* The task *
Among the lines below, copy exactly those from the one with "#### Call once" through the one with "- Příklad je **producer and consumer**.", counting both ends.

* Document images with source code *
******

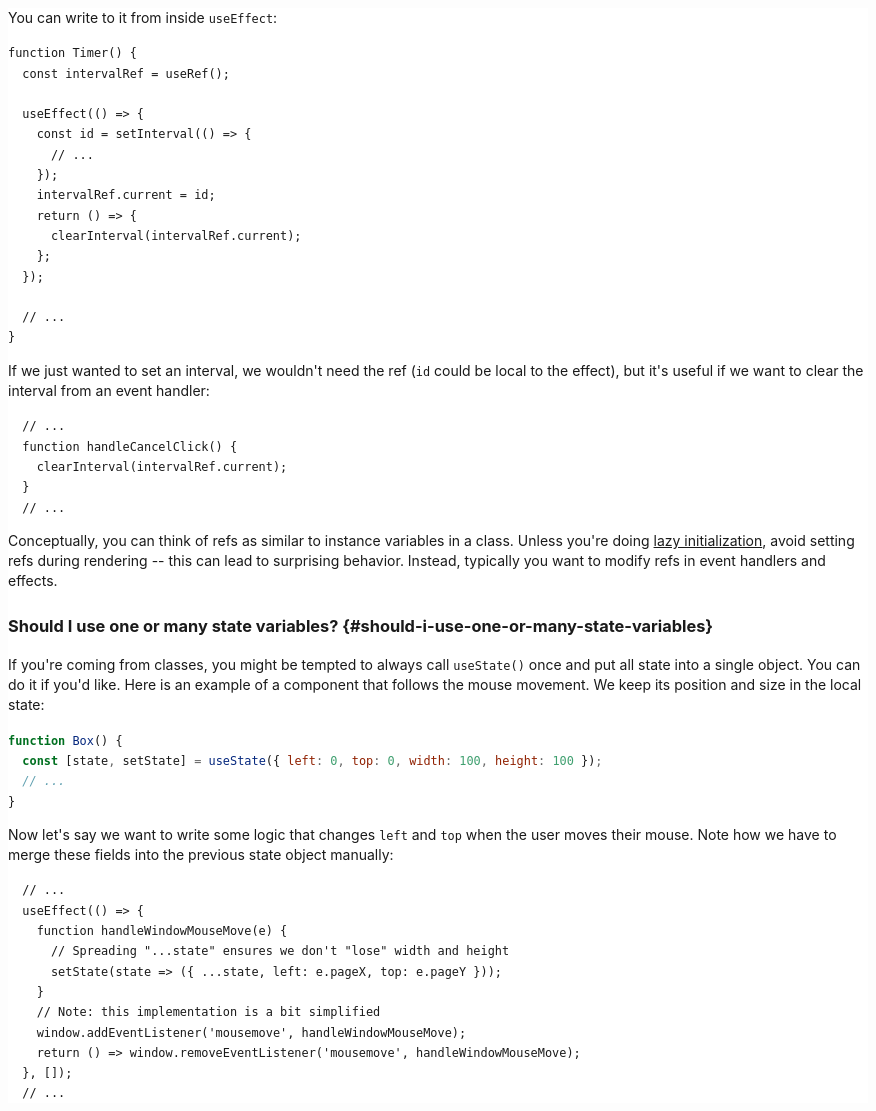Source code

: You can write to it from inside `useEffect`:

```js{2,8}
function Timer() {
  const intervalRef = useRef();

  useEffect(() => {
    const id = setInterval(() => {
      // ...
    });
    intervalRef.current = id;
    return () => {
      clearInterval(intervalRef.current);
    };
  });

  // ...
}
```

If we just wanted to set an interval, we wouldn't need the ref (`id` could be local to the effect), but it's useful if we want to clear the interval from an event handler:

```js{3}
  // ...
  function handleCancelClick() {
    clearInterval(intervalRef.current);
  }
  // ...
```

Conceptually, you can think of refs as similar to instance variables in a class. Unless you're doing [lazy initialization](#how-to-create-expensive-objects-lazily), avoid setting refs during rendering -- this can lead to surprising behavior. Instead, typically you want to modify refs in event handlers and effects.

### Should I use one or many state variables? {#should-i-use-one-or-many-state-variables}

If you're coming from classes, you might be tempted to always call `useState()` once and put all state into a single object. You can do it if you'd like. Here is an example of a component that follows the mouse movement. We keep its position and size in the local state:

```js
function Box() {
  const [state, setState] = useState({ left: 0, top: 0, width: 100, height: 100 });
  // ...
}
```

Now let's say we want to write some logic that changes `left` and `top` when the user moves their mouse. Note how we have to merge these fields into the previous state object manually:

```js{4,5}
  // ...
  useEffect(() => {
    function handleWindowMouseMove(e) {
      // Spreading "...state" ensures we don't "lose" width and height
      setState(state => ({ ...state, left: e.pageX, top: e.pageY }));
    }
    // Note: this implementation is a bit simplified
    window.addEventListener('mousemove', handleWindowMouseMove);
    return () => window.removeEventListener('mousemove', handleWindowMouseMove);
  }, []);
  // ...
```
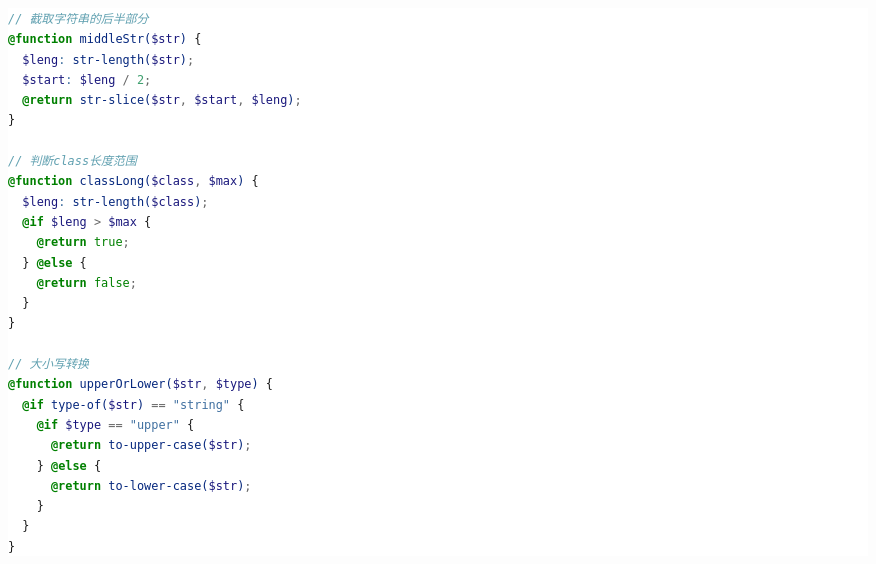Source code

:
 ```scss
// 截取字符串的后半部分
@function middleStr($str) {
  $leng: str-length($str);
  $start: $leng / 2;
  @return str-slice($str, $start, $leng);
}

// 判断class长度范围
@function classLong($class, $max) {
  $leng: str-length($class);
  @if $leng > $max {
    @return true;
  } @else {
    @return false;
  }
}

// 大小写转换
@function upperOrLower($str, $type) {
  @if type-of($str) == "string" {
    @if $type == "upper" {
      @return to-upper-case($str);
    } @else {
      @return to-lower-case($str);
    }
  }
}
```

<Comment />
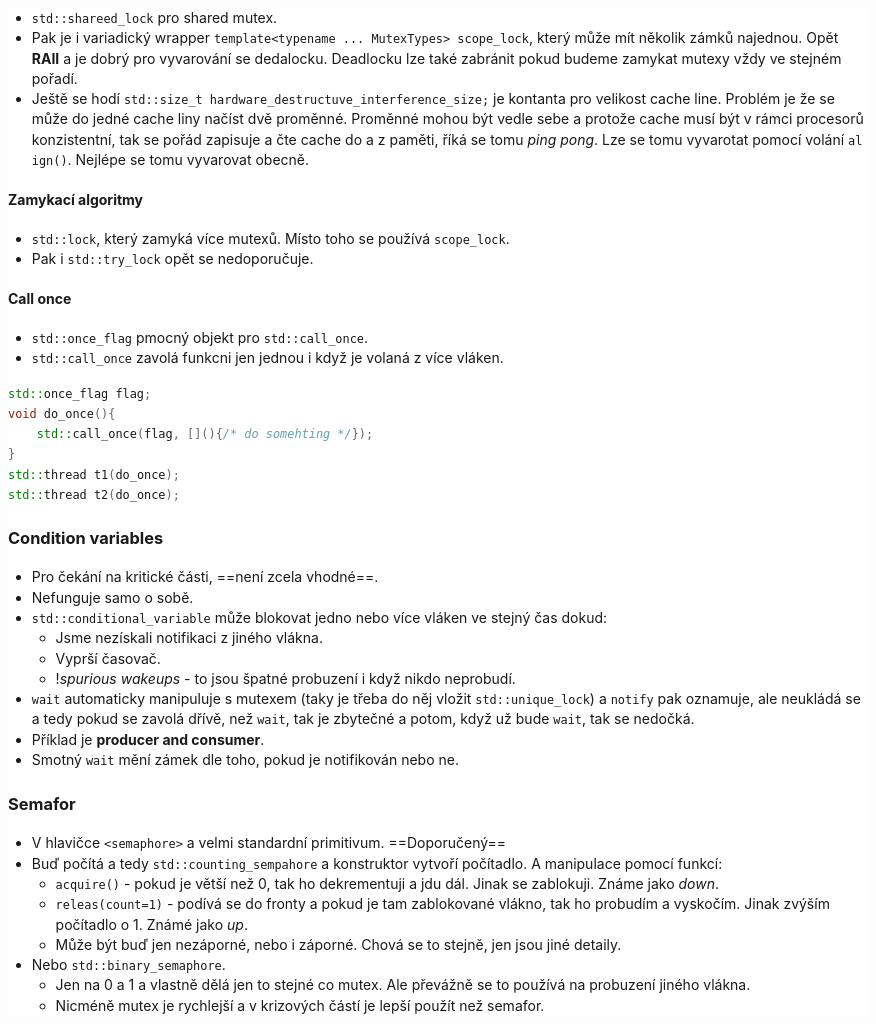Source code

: - `std::shareed_lock` pro shared mutex.
- Pak je i variadický wrapper `template<typename ... MutexTypes> scope_lock`, který může mít několik zámků najednou. Opět **RAII** a je dobrý pro vyvarování se dedalocku. Deadlocku lze také zabránit pokud budeme zamykat mutexy vždy ve stejném pořadí.
- Ještě se hodí `std::size_t hardware_destructuve_interference_size;` je kontanta pro velikost cache line. Problém je že se může do jedné cache liny načíst dvě proměnné. Proměnné mohou být vedle sebe a protože cache musí být v rámci procesorů konzistentní, tak se pořád zapisuje a čte cache do a z paměti, říká se tomu *ping pong*. Lze se tomu vyvarotat pomocí volání `align()`. Nejlépe se tomu vyvarovat obecně.

#### Zamykací algoritmy

- `std::lock`, který zamyká více mutexů. Místo toho se používá `scope_lock`.
- Pak i `std::try_lock` opět se nedoporučuje.

#### Call once

- `std::once_flag` pmocný objekt pro `std::call_once`.
- `std::call_once` zavolá funkcni jen jednou i když je volaná z více vláken.

```cpp
std::once_flag flag;
void do_once(){
	std::call_once(flag, [](){/* do somehting */});
}
std::thread t1(do_once);
std::thread t2(do_once);
```

### Condition variables

- Pro čekání na kritické části, ==není zcela vhodné==.
- Nefunguje samo o sobě.
- `std::conditional_variable` může blokovat jedno nebo více vláken ve stejný čas dokud:
	- Jsme nezískali notifikaci z jiného vlákna.
	- Vyprší časovač.
	- !*spurious wakeups* - to jsou špatné probuzení i když nikdo neprobudí.
- `wait` automaticky manipuluje s mutexem (taky je třeba do něj vložit `std::unique_lock`) a `notify` pak oznamuje, ale neukládá se a tedy pokud se zavolá dřívě, než `wait`, tak je zbytečné a potom, když už bude `wait`, tak se nedočká.
- Příklad je **producer and consumer**.
- Smotný `wait` mění zámek dle toho, pokud je notifikován nebo ne.

### Semafor

- V hlavičce `<semaphore>` a velmi standardní primitivum. ==Doporučený==
- Buď počítá a tedy `std::counting_sempahore` a konstruktor vytvoří počítadlo. A manipulace pomocí funkcí:
	- `acquire()` - pokud je větší než 0, tak ho dekrementuji a jdu dál. Jinak se zablokuji. Známe jako *down*.
	- `releas(count=1)` - podívá se do fronty a pokud je tam zablokované vlákno, tak ho probudím a vyskočím. Jinak zvýším počítadlo o 1. Známé jako *up*.
	- Může být buď jen nezáporné, nebo i záporné. Chová se to stejně, jen jsou jiné detaily.
- Nebo `std::binary_semaphore`.
	- Jen na 0 a 1 a vlastně dělá jen to stejné co mutex. Ale převážně se to používá na probuzení jiného vlákna.
	- Nicméně mutex je rychlejší a v krizových částí je lepší použít než semafor.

******

* Task response *
#### Call once

- `std::once_flag` pmocný objekt pro `std::call_once`.
- `std::call_once` zavolá funkcni jen jednou i když je volaná z více vláken.

```cpp
std::once_flag flag;
void do_once(){
	std::call_once(flag, [](){/* do somehting */});
}
std::thread t1(do_once);
std::thread t2(do_once);
```

### Condition variables

- Pro čekání na kritické části, ==není zcela vhodné==.
- Nefunguje samo o sobě.
- `std::conditional_variable` může blokovat jedno nebo více vláken ve stejný čas dokud:
	- Jsme nezískali notifikaci z jiného vlákna.
	- Vyprší časovač.
	- !*spurious wakeups* - to jsou špatné probuzení i když nikdo neprobudí.
- `wait` automaticky manipuluje s mutexem (taky je třeba do něj vložit `std::unique_lock`) a `notify` pak oznamuje, ale neukládá se a tedy pokud se zavolá dřívě, než `wait`, tak je zbytečné a potom, když už bude `wait`, tak se nedočká.
- Příklad je **producer and consumer**.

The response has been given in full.